Mevlânâ'nın en önemli iki eseri, her ikisi de manzum olarak yazılan Mesnevî (Mesnevi-i Ma'nevî) ile Divan-ı Kebir'dir.
Mevlana Celaleddin-i Rumi'nin Eserleri
MESNEVİ
Mesnevî, klâsik doğu edebiyatında, bir şiir tarzının adıdır. Sözlük anlamıyla "İkişer, ikişerlik" demektir. Edebiyatta aynı vezinde ve her beyti kendi arasında ayrı ayrı kafiyeli nazım şekillerine Mesnevî adı verilmiştir.
Her beytin aynı vezinde fakat ayrı ayrı kafiyeli olması nedeniyle Mesnevî'de büyük bir yazma kolaylığı vardır. Bu nedenle uzun sürecek konular veya hikâyeler şiir yoluyla söylenilecekse, kafiye kolaylığı nedeniyle mesnevî tarzı seçilir. Bu suretle şiir, beyit beyit sürüp gider.
Mesnevî her ne kadar klâsik doğu şiirinin bir şiir tarzı ise de "Mesnevî" denildiği zaman akla "Mevlâna'nın Mesnevî'si"gelir. Mevlâna Mesnevî'yi Çelebi Hüsameddin'in isteği üzerine yazmıştır. Kâtibi Hüsameddin Çelebi'nin söylediğine göre Mevlanâ, Mesnevî beyitlerini Meram'da gezerken, otururken, yürürken hatta semâ ederken söylermiş, Çelebi Hüsameddin de yazarmış.
Altı defter/cilt ve yaklaşık yirmi dört bin beyit civarında olan Mesnevî'ye hatimeyi (sonucu) Sultan Veled yazmıştır.
Mevlânâ tarafından Hüsâmî-nâme adı ile de anılan bu eser, tarikata mensup olanları (müritleri) ve acemileri irşat etmek ve toplumun eğitimi için yazılmıştır.

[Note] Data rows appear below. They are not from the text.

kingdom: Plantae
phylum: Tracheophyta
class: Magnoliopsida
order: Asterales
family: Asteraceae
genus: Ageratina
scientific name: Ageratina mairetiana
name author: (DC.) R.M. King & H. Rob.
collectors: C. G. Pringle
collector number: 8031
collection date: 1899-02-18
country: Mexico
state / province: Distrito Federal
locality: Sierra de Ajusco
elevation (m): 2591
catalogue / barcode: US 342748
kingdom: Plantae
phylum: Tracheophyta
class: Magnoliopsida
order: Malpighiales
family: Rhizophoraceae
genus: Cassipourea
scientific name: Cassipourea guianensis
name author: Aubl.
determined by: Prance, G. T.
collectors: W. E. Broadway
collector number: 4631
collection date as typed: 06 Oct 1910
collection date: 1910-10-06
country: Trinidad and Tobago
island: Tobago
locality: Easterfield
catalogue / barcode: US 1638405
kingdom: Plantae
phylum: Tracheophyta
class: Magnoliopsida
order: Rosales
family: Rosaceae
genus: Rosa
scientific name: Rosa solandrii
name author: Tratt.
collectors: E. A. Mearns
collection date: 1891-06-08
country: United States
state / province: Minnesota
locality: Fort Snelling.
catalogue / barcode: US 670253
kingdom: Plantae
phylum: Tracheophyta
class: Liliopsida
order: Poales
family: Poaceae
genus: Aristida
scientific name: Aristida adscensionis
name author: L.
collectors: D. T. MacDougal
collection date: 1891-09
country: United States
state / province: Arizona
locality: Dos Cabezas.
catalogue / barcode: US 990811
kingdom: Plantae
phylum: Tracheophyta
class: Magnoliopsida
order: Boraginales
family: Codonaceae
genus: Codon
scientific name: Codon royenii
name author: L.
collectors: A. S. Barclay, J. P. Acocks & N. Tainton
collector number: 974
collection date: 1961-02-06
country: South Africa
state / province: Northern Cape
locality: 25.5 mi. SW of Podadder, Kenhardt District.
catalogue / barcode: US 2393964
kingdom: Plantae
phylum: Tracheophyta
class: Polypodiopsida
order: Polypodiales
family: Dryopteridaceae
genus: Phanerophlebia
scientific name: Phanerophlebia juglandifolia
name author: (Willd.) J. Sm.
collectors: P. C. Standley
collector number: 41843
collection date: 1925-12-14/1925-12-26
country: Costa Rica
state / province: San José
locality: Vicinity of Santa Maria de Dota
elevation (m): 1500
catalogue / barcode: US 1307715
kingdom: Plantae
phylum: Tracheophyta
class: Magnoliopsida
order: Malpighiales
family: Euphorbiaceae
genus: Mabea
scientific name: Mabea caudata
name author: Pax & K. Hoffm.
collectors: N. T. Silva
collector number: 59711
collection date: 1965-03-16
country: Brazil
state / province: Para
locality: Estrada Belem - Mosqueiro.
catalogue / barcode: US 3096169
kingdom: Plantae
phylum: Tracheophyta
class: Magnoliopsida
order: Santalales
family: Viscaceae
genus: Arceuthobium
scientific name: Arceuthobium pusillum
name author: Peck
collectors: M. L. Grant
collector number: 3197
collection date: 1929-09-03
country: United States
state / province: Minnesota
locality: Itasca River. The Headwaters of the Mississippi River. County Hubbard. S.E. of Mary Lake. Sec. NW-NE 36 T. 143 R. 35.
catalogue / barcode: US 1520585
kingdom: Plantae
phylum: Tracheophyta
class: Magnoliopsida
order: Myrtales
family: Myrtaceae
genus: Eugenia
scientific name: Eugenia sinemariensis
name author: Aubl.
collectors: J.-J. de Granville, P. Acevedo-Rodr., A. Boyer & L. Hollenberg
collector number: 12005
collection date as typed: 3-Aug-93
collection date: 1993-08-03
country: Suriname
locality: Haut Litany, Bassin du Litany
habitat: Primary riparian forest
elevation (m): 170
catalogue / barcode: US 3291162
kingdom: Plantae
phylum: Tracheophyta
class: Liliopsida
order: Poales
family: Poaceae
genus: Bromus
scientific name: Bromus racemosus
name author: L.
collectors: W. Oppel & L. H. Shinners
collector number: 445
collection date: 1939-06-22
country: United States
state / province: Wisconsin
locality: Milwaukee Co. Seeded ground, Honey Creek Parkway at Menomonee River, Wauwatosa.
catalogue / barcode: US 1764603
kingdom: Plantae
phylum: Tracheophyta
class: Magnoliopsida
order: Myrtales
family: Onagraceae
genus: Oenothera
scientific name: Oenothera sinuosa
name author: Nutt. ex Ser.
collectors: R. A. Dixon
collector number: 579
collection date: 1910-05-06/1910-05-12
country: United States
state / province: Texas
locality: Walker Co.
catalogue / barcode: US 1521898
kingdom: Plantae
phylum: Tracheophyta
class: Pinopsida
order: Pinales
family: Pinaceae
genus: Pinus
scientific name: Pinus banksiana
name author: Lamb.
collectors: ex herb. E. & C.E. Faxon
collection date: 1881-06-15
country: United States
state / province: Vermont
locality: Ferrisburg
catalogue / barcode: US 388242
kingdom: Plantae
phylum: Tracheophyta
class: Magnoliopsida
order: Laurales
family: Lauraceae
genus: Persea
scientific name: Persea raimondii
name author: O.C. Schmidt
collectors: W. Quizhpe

Mevlânâ'nın Mesnevî'si ile Divan'ı arasında benzerlikler de vardır. Anlatım açısından Mesnevî didaktik olmasına rağmen lirizm yönü de bulunan bir eserdir. Kaynak olarak Kur'an ve hadislere dayanan Mesnevî'de konunun gelişine göre Kelîle ve Dimne'den, Mantıku't-Tayr'dan hikâyelere yer verilmiş, Hakîm Senâî'nin Hadikatü'l- Hakîka'sından da yararlanılmıştır.
Mevlânâ, hikâyelerini doğrudan değil, başka hikâyelerle zincirleme olarak iç içe bir şekilde anlatır. Böylece konu içinde konuyu, hikâye içinde hikâyeyi devam ettirerek sonuca en iyi şekilde ulaşır.
Eserin düzenine, dilin kullanılışına ve nazmın temizliğine fazla
önem verilmemiş olması, "şekilcilik"ten ve sanat düşüncesinden
tamamıyla uzak kalındığına işarettir.
Mesnevî'nin dili Farsça'dır. Halen Mevlâna Müzesi'nde teşhirde
bulunan 1278 tarihli, elde bulunan en eski Mesnevî nüshasına göre,
beyit sayısı 25618 dir.
Mesnevî'nin vezni: Fâ i lâ tün- Fâ i lâ tün - Fâ i lün'dür
Mevlâna 6 büyük cilt olan Mesnevî'sinde, tasavvufî fikir ve düşüncelerini, birbirine ulanmış hikâyeler hâlinde anlatmaktadır.